Adrenergic beta-1 receptor genetic variation predicts longitudinal rate of GFR decline in hypertensive nephrosclerosis

Abstract

Background. End-stage renal disease (ESRD) due to hypertension is common and displays familial aggregation in African Americans, suggesting genetic risk factors, including adrenergic activity alterations which are noted in both hypertension and ESRD.Methods. We analysed 554 hypertensive nephrosclerosis participants (without clinically significant proteinuria) from the longitudinal National Institute of Diabetes and Digestive and Kidney Diseases (NIDDK) African American Study of Kidney Disease and Hypertension (AASK) cohort to determine whether decline in glomerular filtration rate (GFR) over ∼3.8 years was predicted by common genetic variation within the adrenergic beta-1 (ADRB1) receptor at non-synonymous positions Ser49Gly and Arg389Gly.Results.
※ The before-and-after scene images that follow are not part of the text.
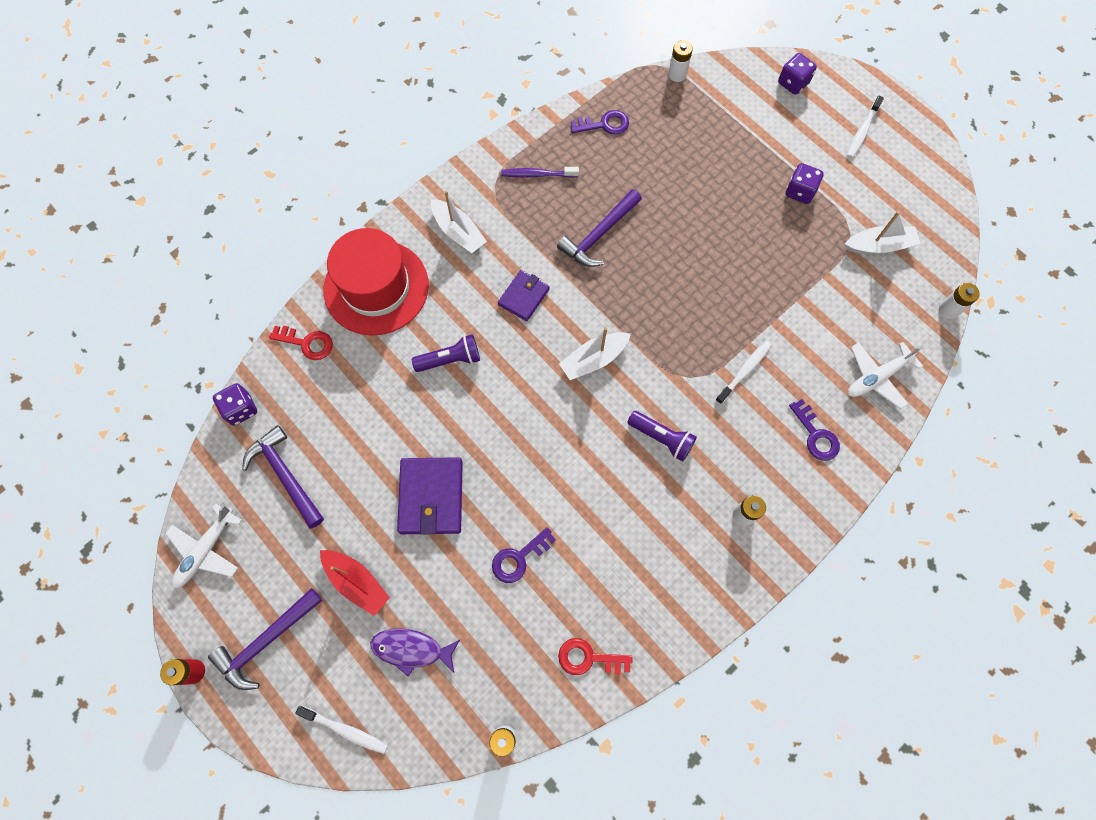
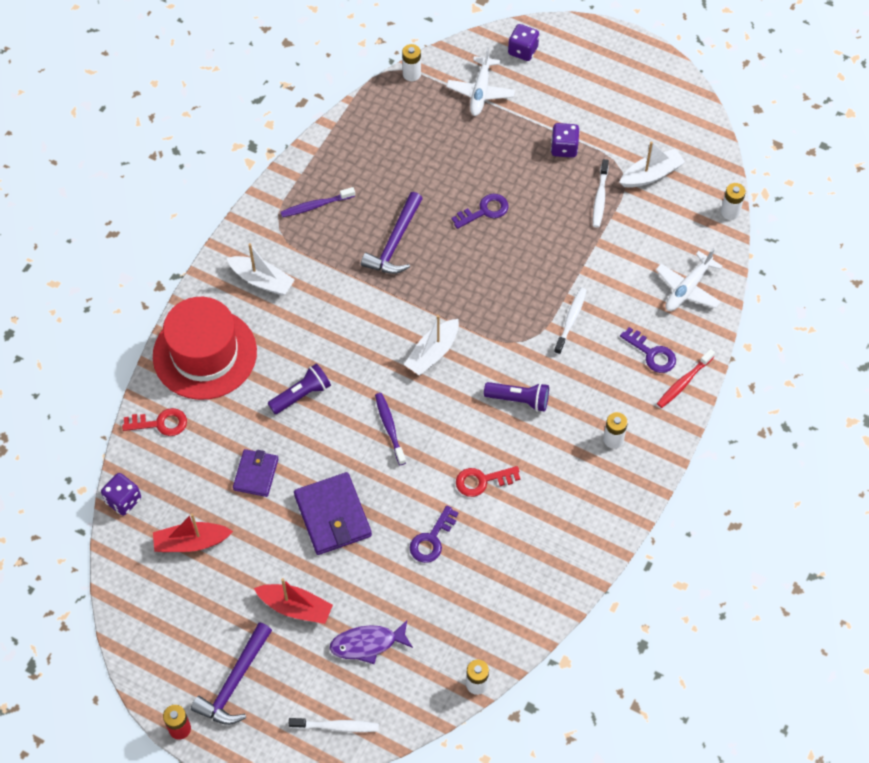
camera: 20 degrees left, 10 degrees down
(206, 550) = (145, 628): white plane -> white plane (480, 91)
(285, 476) = (191, 542): purple hammer -> red boat
(522, 423) = (390, 428): none -> purple toothbrush
(524, 297) = (347, 319): purple wallet -> purple wallet (256, 474)
(588, 658) = (523, 598): red key -> red key (482, 481)
(604, 124) = (361, 141): purple key -> purple key (485, 211)
(839, 477) = (684, 382): none -> red toothbrush
(862, 131) = (601, 76): white toothbrush -> white toothbrush (600, 197)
The polymorphism at Ser49Gly (though not Arg389Gly, in only partial linkage disequilibrium at r 2 = 0.18) predicted the chronic rate of GFR decline, with minimal decline in Gly49Gly49 (minor allele) homozygotes compared to Ser49 carriers; concordant results were observed for haplotypes and diploid haplotype pairs at the locus. An independent replication study in 1244 subjects from the San Diego Veterans Affairs Hypertension Cohort confirmed that Gly49Gly49 homozygotes displayed the least rapid decline of eGFR over ∼3.6 years.Conclusion. We conclude that GFR decline rate in hypertensive renal disease is controlled in part by genetic variation within the adrenergic pathway, particularly at ADRB1. The results suggest novel strategies to approach the role of the adrenergic system in the risk and treatment of progressive renal disease.